Руки дрожали.
Злой поднялся и вошел в собор, где зычный мужской голос о чем-то очень убедительно вещал.
Внутри было ужасно душно и пахло какими-то благовониями. Загадочная полутьма. Горели десятки свечей, дававших красивые теплые и уютные блики на сусальном золоте внутреннего убранства. На чем-то вроде помоста, расположенном справа, стоял в полный рост высоченный детина с непокрытой головой и всклокоченной бородищей. Он был одет в черную рясу, на которой висел огромный золотой крест.
Он плёл что-то про свершившийся конец света. «Вполне ожидаемо»: безэмоционально заметил про себя Злой. Люди слушали его, время от времени крестились, а священник всё расходился и расходился. Он кричал со своей трибуны о том, что все грешники уже в аду, а люди, оставшиеся на земле проходят таким образом очищение от грехов, и, чем скорее всё искупят, тем быстрее настанет для них царствие небесное.
«Каждый ищет спасение по-разному»: подумал Злой, «Но каждый их них, пытаясь не сойти с ума, просто берет и бросается в объятия другого безумия. Того, которое ему ближе и удобнее».
По команде самозваного священника люди обнажились до пояса, а тот достал откуда-то длинный кнут. Паства выстроилась в очередь, и покорно подходила для получения удара. Спины их были изуродованы шрамами, многие из которых кровоточили.
Злой не стал дожидаться конца представления — всё было и так ясно.
Он медленно спустился по ступеням, сел в машину, устало вздохнул, завел двигатель, и направился обратно на трассу. В Смоленске ему больше было нечего делать.
Вместо обещанной недели, Злой вернулся в Вязьму через две с половиной, и запил по-черному.

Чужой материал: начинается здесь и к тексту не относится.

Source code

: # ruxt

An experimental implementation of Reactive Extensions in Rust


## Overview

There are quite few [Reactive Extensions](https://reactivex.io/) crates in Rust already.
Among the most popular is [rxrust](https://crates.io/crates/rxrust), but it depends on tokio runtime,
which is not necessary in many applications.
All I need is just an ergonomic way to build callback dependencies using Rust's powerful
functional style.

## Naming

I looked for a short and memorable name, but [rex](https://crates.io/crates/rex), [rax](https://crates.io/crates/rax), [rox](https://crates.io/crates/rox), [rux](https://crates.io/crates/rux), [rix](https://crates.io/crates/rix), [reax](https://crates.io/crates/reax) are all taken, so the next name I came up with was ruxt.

На обратном пути он взломал магазин на трассе, выгреб из него весь алкоголь, который нашел, а по приезде заперся дома, и ушел в алкогольную нирвану.
Две недели он колесил по Смоленскому району, искал общины разбежавшихся из города людей, говорил с ними, высматривал. Его дважды чуть не пристрелили какие-то одичавшие придурки, он остался полностью без еды и воды, зарос грязью, отпустил бородку, истратил почти весь запас топлива — и всё впустую. Среди выживших её точно не было.
Пьяные ночи и похмельные утра мчались друг за другом, сливаясь в сплошную череду невыносимой головной и сердечной боли. Количество пустых бутылок возле дивана неуклонно росло, количество еды в доме катастрофически уменьшалось. Откуда-то появились гитара, на которой Злой пытался что-то наигрывать, и пел, нет, вернее, орал пьяным голосом что-то про любовь.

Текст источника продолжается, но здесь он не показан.